**TEXTE:**
▽
Un rôle d’aiguilleur.
Autre exemple, celui de Maxime Nowak, pharmacien adjoint en Ile-de-France, qui s’est lancé, avec l’appui du titulaire, dans la réalisation de tests de diagnostic rapide des angines à streptocoques. Le jeune homme souligne le rôle d’aiguilleur du pharmacien : « en cas de suspicion d’angine à streptocoque, nous expliquons et proposons le streptotest au patient. Celui-ci se réalise en quelques minutes dans un espace de confidentialité, après un prélèvement oropharyngé. Selon le résultat on conseille des médicaments pour soulager les symptômes (test négatif) ou on oriente le malade vers son médecin pour une prescription d’antibiotiques ». Et la mission est loin d’être inutile : « sur huit tests réalisés cette année, un seul a été positif et a conduit à une consultation médicale », rapporte-t-il.
Les entretiens AVK plébiscités.
△
**INFORMATIONS FOURNIES:**
▽
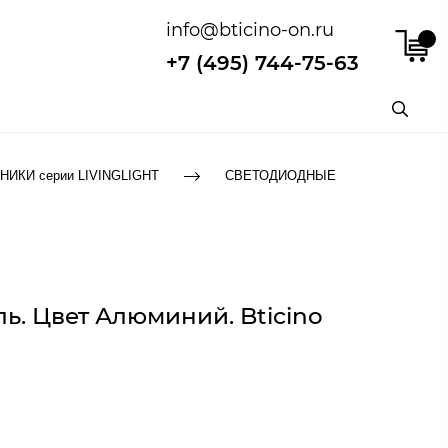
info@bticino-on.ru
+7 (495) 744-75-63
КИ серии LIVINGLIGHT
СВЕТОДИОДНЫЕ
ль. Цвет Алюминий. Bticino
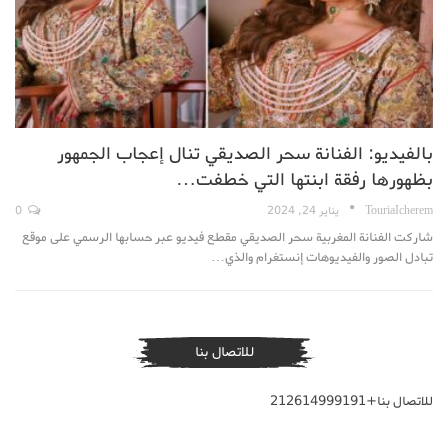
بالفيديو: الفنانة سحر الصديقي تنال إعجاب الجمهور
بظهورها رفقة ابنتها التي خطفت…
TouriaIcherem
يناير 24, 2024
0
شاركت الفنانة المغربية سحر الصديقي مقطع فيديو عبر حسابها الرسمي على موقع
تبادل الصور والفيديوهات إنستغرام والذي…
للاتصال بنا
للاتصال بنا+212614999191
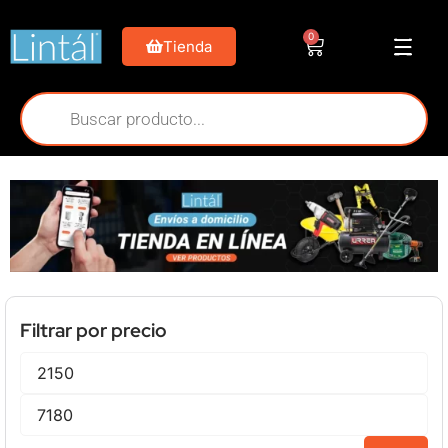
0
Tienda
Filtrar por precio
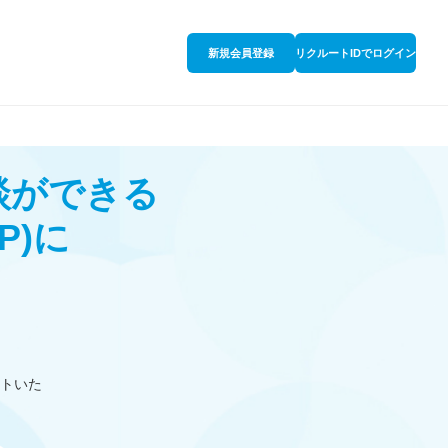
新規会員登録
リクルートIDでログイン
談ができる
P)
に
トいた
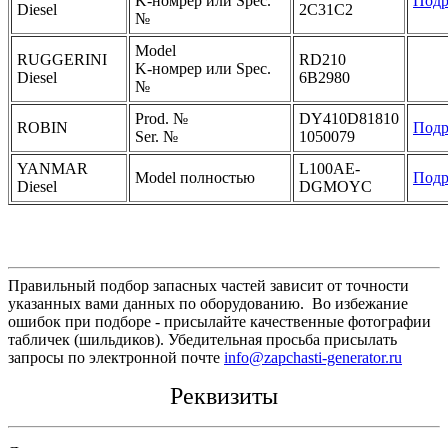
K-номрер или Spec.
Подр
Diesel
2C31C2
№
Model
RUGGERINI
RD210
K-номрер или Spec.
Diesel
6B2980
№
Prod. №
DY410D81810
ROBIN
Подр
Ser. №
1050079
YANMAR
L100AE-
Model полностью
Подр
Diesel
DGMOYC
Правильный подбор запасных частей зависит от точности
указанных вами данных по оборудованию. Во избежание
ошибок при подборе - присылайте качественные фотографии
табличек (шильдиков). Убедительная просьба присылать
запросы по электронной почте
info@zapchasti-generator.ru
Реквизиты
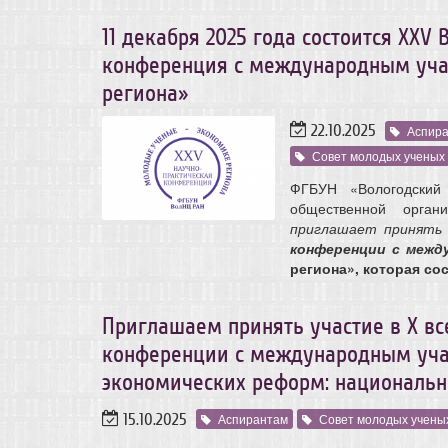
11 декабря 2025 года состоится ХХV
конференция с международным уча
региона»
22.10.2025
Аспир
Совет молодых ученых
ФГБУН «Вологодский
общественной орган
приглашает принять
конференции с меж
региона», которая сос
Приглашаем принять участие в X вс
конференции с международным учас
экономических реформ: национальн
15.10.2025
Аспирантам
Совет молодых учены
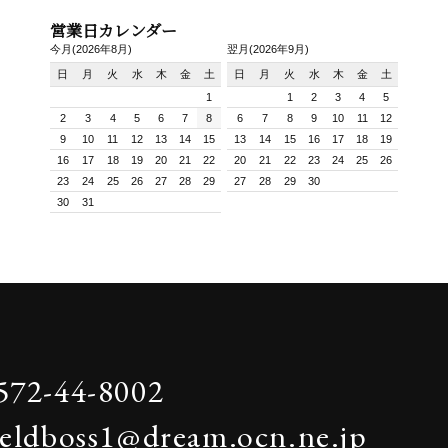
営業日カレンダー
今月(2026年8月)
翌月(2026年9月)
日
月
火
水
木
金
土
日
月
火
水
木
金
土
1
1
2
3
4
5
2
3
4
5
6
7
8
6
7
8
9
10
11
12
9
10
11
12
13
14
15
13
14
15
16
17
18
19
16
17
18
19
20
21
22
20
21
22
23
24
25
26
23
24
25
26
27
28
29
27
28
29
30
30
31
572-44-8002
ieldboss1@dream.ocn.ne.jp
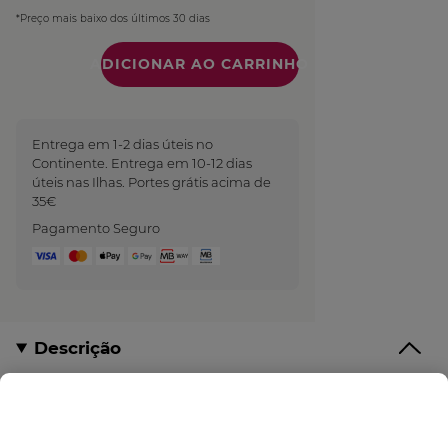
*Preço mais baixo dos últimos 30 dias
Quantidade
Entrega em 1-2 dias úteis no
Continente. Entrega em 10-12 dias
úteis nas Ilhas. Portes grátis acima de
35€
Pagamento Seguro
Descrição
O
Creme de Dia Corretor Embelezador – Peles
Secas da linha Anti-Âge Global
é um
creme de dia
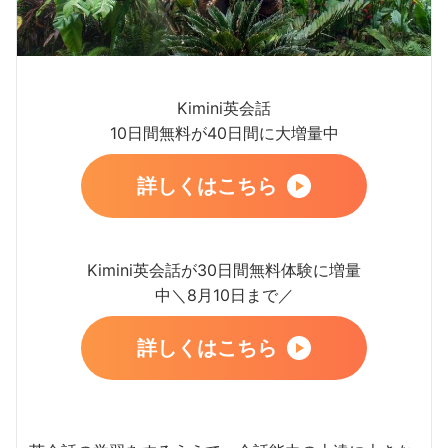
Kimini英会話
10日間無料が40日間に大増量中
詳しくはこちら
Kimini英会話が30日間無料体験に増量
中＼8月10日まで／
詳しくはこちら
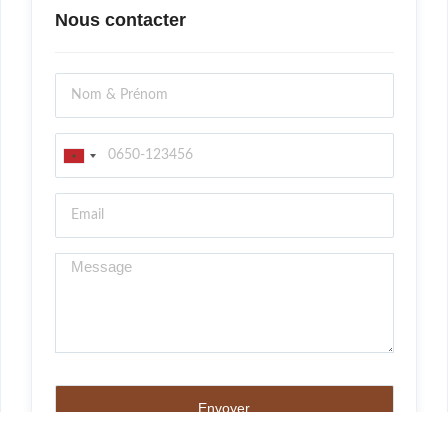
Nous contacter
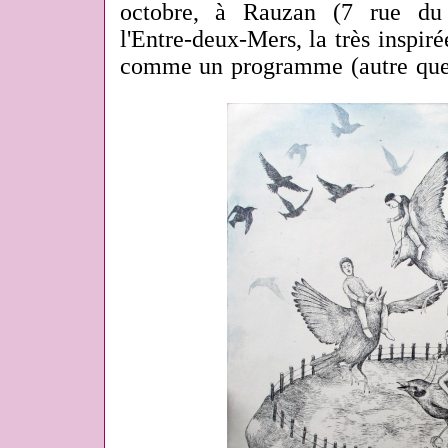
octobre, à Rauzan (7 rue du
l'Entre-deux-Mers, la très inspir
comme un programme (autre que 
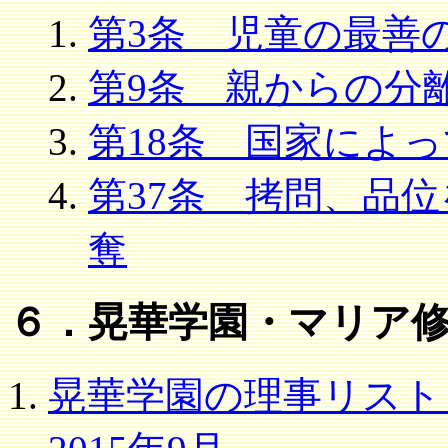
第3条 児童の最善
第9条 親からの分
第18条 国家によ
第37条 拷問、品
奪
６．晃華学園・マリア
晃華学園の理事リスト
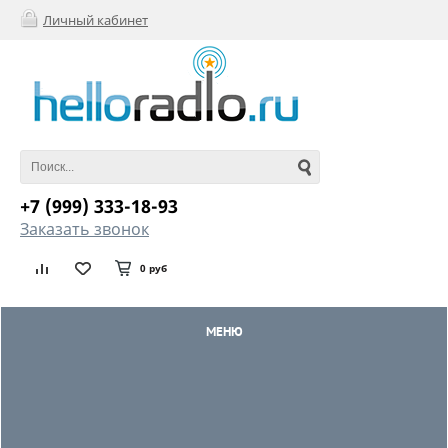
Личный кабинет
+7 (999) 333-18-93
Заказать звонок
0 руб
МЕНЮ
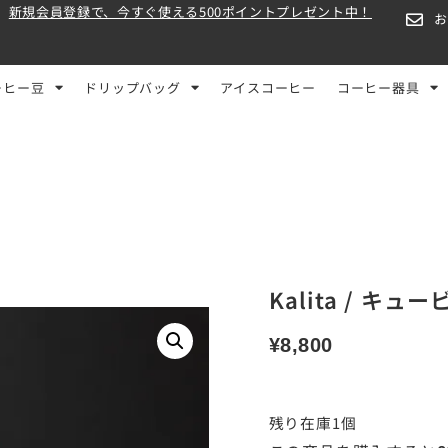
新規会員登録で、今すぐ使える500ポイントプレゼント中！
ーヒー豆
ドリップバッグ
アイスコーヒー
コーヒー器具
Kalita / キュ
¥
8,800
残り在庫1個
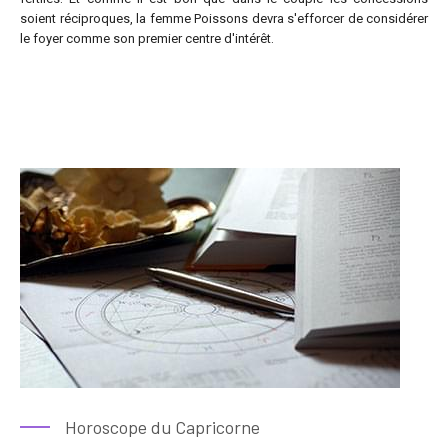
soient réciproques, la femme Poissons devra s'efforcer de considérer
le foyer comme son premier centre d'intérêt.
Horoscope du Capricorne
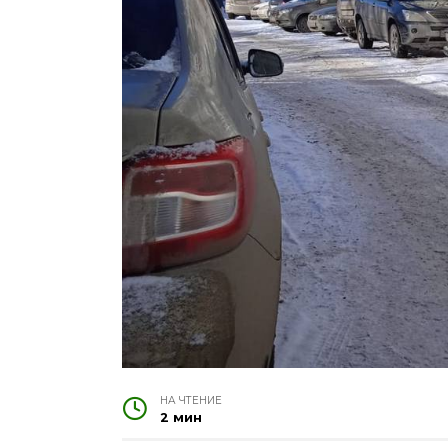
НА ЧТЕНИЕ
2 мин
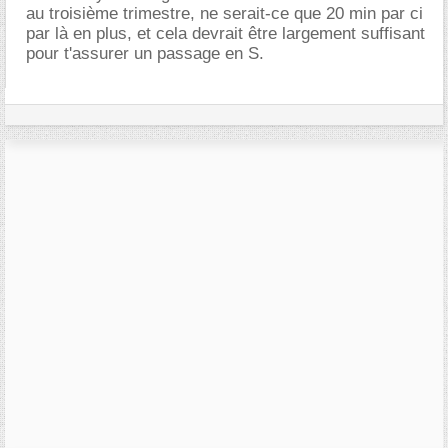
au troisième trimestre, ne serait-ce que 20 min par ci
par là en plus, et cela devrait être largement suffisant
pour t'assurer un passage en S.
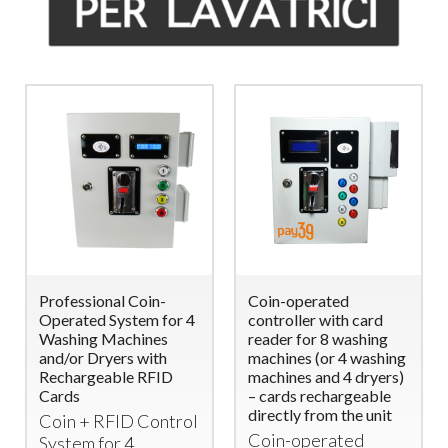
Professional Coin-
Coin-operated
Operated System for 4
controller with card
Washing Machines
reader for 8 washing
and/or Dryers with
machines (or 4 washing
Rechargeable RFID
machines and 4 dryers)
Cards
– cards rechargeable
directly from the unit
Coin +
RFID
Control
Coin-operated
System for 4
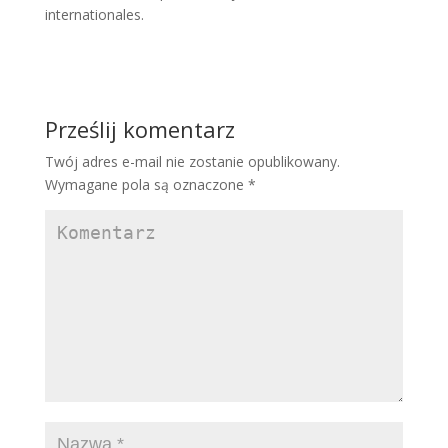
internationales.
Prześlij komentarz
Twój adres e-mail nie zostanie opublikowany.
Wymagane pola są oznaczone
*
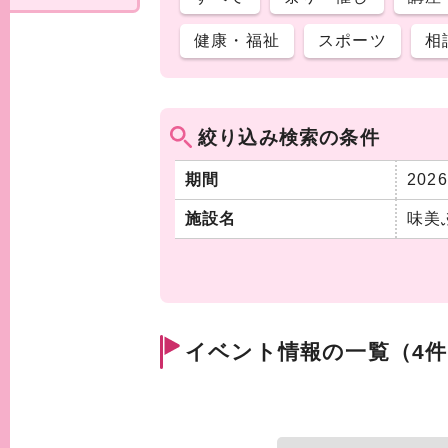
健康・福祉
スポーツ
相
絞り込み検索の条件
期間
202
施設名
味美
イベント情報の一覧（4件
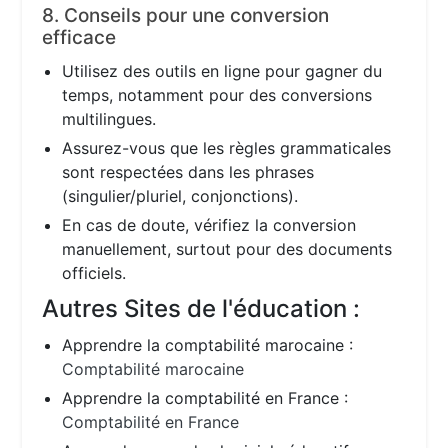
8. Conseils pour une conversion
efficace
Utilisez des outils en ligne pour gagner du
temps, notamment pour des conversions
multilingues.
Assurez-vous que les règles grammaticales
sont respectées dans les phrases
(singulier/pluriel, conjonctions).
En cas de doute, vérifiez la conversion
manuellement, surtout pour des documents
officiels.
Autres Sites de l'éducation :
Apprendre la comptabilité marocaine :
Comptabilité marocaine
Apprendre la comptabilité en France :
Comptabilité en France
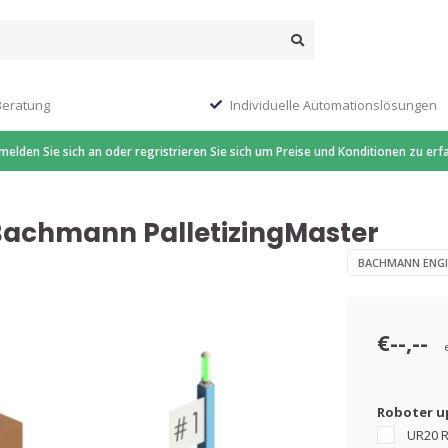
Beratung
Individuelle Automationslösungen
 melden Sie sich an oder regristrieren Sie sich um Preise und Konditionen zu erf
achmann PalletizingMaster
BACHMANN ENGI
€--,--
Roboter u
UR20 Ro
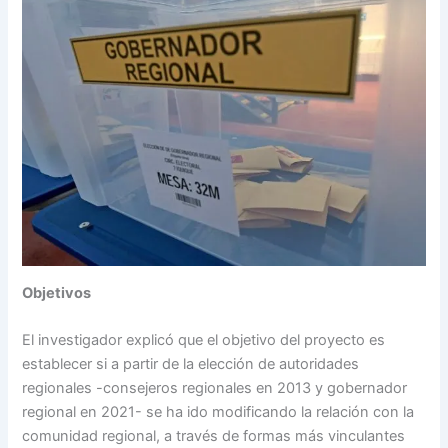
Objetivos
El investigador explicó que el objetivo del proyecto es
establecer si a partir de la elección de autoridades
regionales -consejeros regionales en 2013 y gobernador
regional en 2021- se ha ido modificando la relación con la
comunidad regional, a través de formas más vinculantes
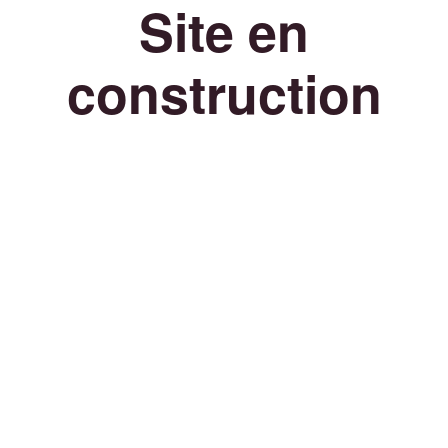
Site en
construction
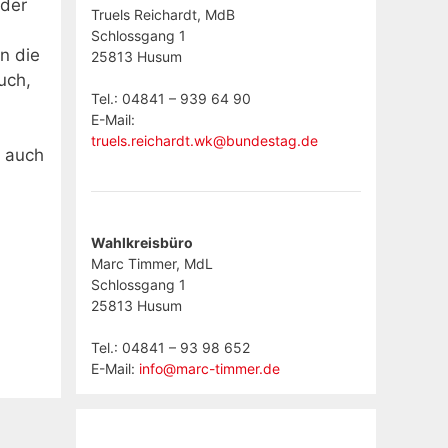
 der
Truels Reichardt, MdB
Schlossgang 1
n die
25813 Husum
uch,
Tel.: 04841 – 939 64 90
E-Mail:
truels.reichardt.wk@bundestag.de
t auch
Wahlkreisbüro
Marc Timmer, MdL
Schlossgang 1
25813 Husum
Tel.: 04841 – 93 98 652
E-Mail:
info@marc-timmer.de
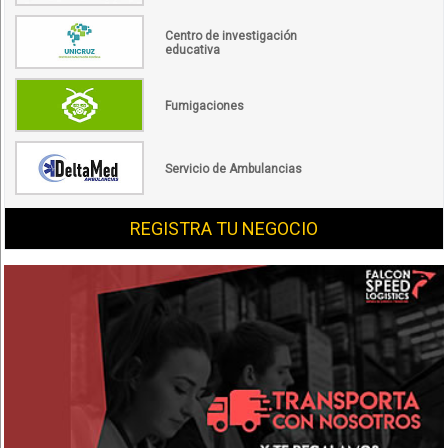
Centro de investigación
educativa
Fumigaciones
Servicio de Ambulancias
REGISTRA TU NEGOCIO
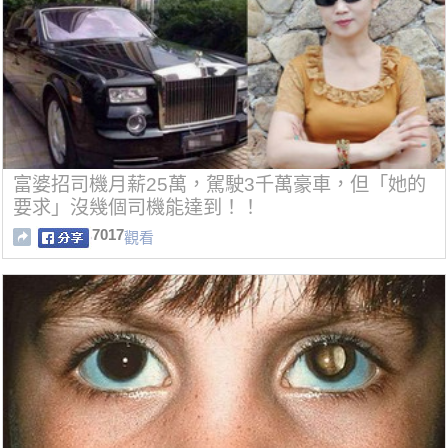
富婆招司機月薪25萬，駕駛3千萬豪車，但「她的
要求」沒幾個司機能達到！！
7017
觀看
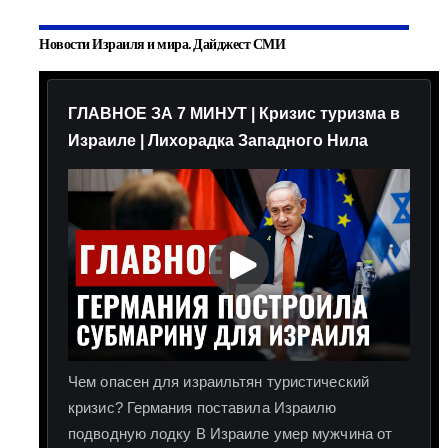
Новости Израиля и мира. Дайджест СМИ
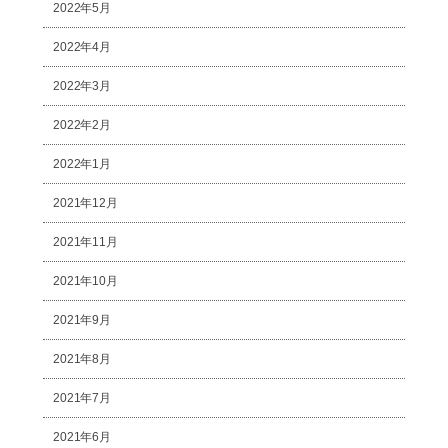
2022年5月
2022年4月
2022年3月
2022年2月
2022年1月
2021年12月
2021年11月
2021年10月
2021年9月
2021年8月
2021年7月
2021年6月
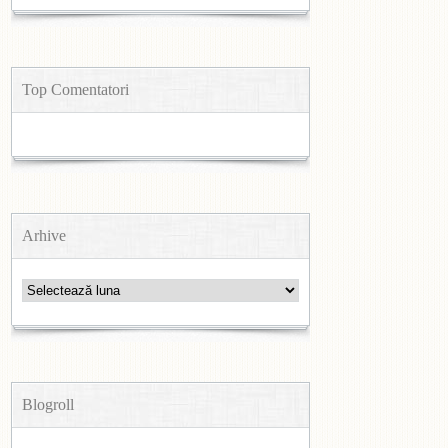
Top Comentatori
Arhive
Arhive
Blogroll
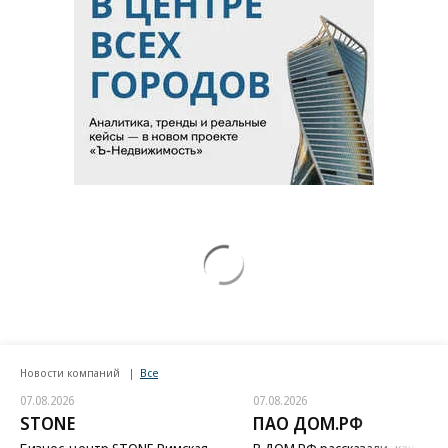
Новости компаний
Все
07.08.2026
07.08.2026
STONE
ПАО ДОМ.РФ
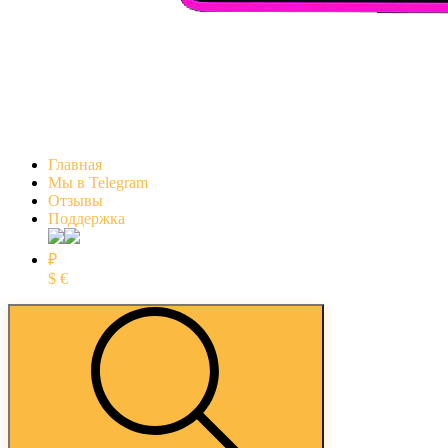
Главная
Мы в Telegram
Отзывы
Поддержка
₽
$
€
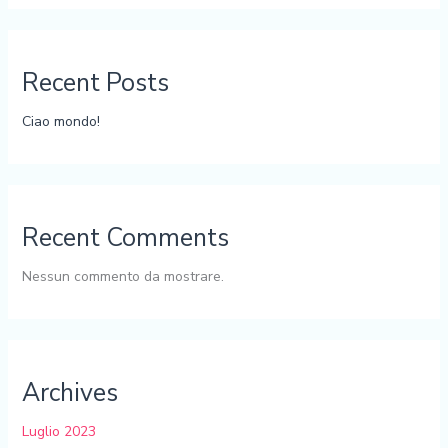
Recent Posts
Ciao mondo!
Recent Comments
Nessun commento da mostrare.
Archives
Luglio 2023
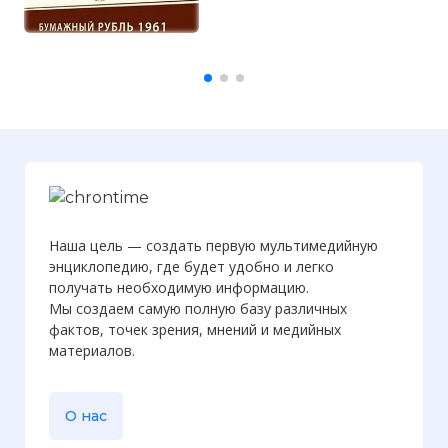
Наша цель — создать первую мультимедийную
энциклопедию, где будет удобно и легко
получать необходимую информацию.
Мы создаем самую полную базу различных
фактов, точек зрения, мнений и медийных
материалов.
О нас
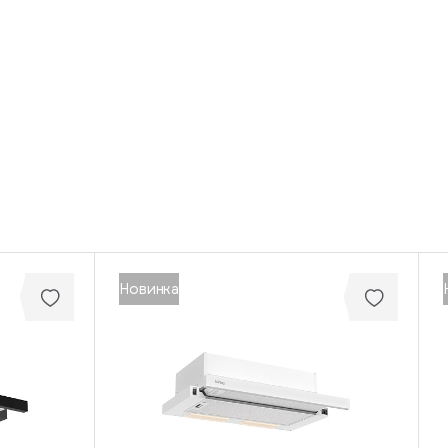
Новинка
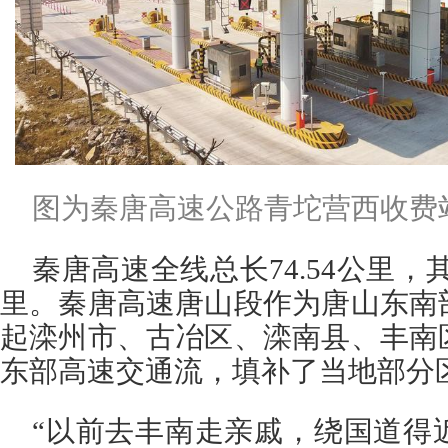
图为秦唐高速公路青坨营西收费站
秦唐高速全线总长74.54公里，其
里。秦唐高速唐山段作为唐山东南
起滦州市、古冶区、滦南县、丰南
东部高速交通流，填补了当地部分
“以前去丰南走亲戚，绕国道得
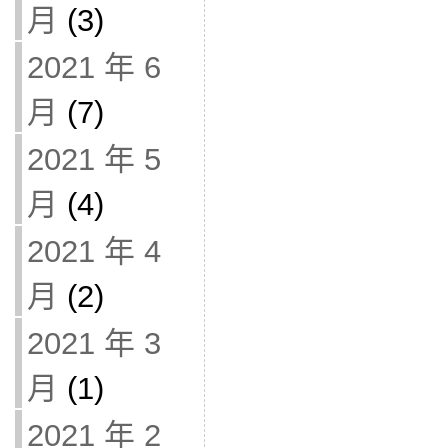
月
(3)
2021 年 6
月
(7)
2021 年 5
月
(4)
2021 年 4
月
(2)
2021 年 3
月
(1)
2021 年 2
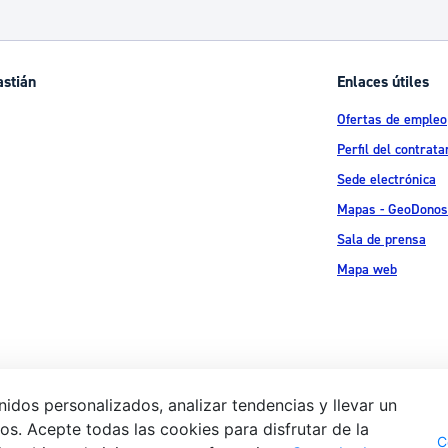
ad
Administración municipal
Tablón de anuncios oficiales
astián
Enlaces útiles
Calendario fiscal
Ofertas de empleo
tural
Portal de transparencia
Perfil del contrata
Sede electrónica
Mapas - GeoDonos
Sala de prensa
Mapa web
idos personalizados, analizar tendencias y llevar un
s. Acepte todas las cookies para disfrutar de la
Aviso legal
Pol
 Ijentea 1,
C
△
**TRAVAIL DEMANDÉ:**
[1] Résumez le texte en deux phrases.
[2] Modifiez le texte en réécrivant le passage qui va de « Autre exemple, celui » à « entretiens AVK plébiscités. », où « streptotest » doit être remplacé par « test de dépistage ».
Ces enregistrements proviennent d'une source différente.

**CORRIGÉ DES ACTIVITÉS:**
[1] Maxime Nowak, pharmacien adjoint en Ile-de-France, réalise avec l'appui du titulaire des tests de diagnostic rapide des angines à streptocoques, faits en quelques minutes dans un espace de confidentialité après un prélèvement oropharyngé. Selon le résultat, le pharmacien conseille des médicaments pour soulager les symptômes ou oriente le malade vers son médecin, et sur huit tests réalisés cette année, un seul a été positif et a conduit à une consultation médicale.

[2]
Autre exemple, celui de Maxime Nowak, pharmacien adjoint en Ile-de-France, qui s’est lancé, avec l’appui du titulaire, dans la réalisation de tests de diagnostic rapide des angines à streptocoques. Le jeune homme souligne le rôle d’aiguilleur du pharmacien : « en cas de suspicion d’angine à streptocoque, nous expliquons et proposons le test de dépistage au patient. Celui-ci se réalise en quelques minutes dans un espace de confidentialité, après un prélèvement oropharyngé. Selon le résultat on conseille des médicaments pour soulager les symptômes (test négatif) ou on oriente le malade vers son médecin pour une prescription d’antibiotiques ». Et la mission est loin d’être inutile : « sur huit tests réalisés cette année, un seul a été positif et a conduit à une consultation médicale », rapporte-t-il.
Les entretiens AVK plébiscités.